## Tasks to carry out
A – Translate this sentence from the post on Shadowrun's rules into Spanish: "For the most part, SR doesn’t try to be very simulationist."
B – In the post on Shadowrun's rules, how many boxes of damage on either track add more of a penalty to your actions?
C – Repeat the part of the post on Shadowrun's rules starting at "I’ve not played" and ending at "on your actions.".

## Text for analysis
*****

I’ve not played RQ6, but played RQ3 back in the day (and before picking ShadowRun back up was playing in Glorantha, but with the very un-crunchy HeroQuest rules set). So I can’t give you an exact comparison, but maybe have some ideas I can give you.
For the most part, SR doesn’t try to be very simulationist. If you are wearing an armoured vest, it will probably reduce the damage you take, you don’t worry in particular about where you are hit. Damage is likewise abstracted – you have ten or so boxes of stun damage you can take and the same for physical, and every three boxes of damage on either track gives you more of a penalty on your actions.
It does provide some degree of crunch in having weapons with various ratings for accuracy, damage, armour penetration, and for firearms firing mode, type and size of magazine or equivalent, and accumulated recoil penalty as you fire more. There is also a lot of choice of cyberwear (for those that use it), magical powers (for adepts), spells (for magicians), programs (for deckers and riggers) and general gear, all of which has its own associated stuff. It is, after all, in part a science fiction game and in part a fantasy game, so of course it needs to provide cool gear, augments, and magic. For the most part none of this is too hard to handle, IMO, anymore than in older versions of RQ you fussed about which spirit magic you had and whether you wanted the extra encumbrance of chain mail on your legs.

*****

## Extracted records
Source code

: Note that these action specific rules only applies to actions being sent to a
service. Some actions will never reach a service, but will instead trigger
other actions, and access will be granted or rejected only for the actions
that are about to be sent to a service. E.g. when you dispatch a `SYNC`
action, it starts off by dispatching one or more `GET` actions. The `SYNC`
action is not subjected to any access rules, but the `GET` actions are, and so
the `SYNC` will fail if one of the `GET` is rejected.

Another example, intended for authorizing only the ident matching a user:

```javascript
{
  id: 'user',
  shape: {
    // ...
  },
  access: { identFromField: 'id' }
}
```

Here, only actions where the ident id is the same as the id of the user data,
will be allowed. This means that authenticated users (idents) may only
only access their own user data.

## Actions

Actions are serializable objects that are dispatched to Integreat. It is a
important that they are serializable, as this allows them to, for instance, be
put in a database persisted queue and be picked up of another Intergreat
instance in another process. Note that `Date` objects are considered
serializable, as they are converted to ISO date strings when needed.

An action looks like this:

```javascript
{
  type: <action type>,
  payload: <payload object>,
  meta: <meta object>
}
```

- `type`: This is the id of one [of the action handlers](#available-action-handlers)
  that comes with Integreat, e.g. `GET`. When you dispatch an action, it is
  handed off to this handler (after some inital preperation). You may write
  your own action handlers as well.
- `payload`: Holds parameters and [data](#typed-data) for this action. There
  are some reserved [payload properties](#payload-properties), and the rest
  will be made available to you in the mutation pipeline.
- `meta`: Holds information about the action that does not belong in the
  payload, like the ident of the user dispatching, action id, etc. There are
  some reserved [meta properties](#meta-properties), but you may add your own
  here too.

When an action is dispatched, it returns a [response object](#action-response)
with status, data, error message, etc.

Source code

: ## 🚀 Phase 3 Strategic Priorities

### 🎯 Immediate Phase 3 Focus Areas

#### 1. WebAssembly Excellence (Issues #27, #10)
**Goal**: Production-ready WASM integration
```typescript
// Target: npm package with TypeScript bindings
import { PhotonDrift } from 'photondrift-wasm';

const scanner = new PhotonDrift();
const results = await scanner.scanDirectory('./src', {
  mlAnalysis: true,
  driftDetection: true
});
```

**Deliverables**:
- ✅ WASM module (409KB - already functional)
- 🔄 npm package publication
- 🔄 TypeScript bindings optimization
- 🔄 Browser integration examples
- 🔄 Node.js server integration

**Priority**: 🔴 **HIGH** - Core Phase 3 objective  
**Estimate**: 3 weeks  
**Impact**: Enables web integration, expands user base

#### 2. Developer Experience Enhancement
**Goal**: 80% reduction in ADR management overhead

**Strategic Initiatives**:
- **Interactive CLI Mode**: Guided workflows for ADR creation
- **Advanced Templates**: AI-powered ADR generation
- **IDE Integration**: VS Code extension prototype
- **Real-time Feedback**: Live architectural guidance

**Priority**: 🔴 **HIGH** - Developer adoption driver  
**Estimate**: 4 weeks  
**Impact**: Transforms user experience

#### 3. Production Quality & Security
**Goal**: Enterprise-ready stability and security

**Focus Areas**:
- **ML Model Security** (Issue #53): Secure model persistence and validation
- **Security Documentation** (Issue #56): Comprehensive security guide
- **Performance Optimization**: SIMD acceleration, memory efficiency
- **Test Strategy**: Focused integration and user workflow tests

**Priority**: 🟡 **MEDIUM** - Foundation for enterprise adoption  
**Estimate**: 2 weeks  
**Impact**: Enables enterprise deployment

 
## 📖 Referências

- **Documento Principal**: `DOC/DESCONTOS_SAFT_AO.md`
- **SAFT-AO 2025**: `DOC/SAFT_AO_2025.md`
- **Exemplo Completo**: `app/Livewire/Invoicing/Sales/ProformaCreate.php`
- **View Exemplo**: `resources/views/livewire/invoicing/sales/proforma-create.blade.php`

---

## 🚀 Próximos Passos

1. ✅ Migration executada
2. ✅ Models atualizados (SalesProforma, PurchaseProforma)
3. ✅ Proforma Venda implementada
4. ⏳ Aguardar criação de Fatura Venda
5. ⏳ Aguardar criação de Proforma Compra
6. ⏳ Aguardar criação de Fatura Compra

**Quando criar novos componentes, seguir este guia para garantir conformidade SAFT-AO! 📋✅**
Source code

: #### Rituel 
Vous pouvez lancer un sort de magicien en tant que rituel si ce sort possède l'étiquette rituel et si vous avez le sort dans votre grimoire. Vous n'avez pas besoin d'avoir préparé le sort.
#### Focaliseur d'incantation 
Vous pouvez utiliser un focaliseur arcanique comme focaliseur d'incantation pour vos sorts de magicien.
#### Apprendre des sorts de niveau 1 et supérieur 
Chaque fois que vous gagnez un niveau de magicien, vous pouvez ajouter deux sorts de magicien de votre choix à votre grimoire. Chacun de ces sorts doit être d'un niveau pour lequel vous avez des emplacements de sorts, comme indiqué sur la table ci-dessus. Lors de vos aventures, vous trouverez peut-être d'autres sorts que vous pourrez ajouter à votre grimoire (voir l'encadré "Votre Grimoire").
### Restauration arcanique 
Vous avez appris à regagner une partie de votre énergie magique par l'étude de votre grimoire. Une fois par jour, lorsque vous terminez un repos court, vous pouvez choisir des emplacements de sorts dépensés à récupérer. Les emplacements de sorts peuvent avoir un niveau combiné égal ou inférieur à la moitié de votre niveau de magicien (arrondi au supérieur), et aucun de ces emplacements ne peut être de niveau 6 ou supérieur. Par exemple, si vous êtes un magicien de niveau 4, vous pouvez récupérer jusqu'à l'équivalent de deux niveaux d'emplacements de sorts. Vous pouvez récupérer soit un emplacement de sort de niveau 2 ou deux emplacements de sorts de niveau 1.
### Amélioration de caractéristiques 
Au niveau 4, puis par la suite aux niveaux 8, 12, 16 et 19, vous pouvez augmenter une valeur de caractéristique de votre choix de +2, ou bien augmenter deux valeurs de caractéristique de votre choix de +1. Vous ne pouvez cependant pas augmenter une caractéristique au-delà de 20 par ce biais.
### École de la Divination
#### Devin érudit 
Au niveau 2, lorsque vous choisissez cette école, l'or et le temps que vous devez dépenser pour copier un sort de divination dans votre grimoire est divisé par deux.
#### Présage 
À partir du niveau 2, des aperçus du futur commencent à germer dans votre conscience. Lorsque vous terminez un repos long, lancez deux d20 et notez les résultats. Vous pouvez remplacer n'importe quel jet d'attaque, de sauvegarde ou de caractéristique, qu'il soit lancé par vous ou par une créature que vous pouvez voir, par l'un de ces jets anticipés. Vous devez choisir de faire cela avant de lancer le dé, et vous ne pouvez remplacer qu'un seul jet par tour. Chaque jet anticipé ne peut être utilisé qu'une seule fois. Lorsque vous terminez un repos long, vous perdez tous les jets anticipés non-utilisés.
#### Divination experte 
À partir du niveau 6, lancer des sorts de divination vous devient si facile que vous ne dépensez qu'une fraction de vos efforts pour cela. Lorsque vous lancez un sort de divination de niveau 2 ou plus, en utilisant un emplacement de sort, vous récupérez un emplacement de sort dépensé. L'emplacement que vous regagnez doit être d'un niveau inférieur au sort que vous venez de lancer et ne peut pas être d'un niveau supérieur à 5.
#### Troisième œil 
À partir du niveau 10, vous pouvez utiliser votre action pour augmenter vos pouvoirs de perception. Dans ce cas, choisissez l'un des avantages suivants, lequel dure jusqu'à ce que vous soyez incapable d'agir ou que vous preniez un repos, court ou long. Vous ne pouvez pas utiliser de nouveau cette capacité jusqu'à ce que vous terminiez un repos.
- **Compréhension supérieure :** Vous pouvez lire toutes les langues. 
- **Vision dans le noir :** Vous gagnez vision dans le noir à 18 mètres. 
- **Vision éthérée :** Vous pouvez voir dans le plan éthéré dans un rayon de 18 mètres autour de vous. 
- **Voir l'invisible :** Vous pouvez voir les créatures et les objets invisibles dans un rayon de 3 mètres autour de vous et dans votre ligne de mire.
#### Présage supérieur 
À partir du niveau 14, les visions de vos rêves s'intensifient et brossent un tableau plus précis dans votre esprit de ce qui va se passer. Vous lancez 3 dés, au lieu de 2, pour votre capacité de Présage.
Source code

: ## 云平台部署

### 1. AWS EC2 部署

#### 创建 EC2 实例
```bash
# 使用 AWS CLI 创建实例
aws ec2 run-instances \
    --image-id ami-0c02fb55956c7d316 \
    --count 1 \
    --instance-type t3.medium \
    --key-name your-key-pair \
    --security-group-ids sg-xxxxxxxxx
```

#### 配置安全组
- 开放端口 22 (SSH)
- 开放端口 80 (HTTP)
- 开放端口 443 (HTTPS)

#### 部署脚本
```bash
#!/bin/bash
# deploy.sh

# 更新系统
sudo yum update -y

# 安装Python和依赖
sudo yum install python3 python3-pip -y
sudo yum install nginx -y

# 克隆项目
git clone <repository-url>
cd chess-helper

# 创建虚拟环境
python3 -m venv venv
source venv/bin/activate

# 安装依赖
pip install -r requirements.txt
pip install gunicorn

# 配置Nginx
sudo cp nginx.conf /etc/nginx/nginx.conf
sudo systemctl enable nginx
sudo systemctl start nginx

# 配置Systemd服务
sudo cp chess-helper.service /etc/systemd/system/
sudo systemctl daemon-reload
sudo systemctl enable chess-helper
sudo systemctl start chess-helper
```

*****

## Numbered answers
A – En general, SR no intenta ser muy simulacionista.

B – Every three boxes of damage.

C –
I’ve not played RQ6, but played RQ3 back in the day (and before picking ShadowRun back up was playing in Glorantha, but with the very un-crunchy HeroQuest rules set). So I can’t give you an exact comparison, but maybe have some ideas I can give you.
For the most part, SR doesn’t try to be very simulationist. If you are wearing an armoured vest, it will probably reduce the damage you take, you don’t worry in particular about where you are hit. Damage is likewise abstracted – you have ten or so boxes of stun damage you can take and the same for physical, and every three boxes of damage on either track gives you more of a penalty on your actions.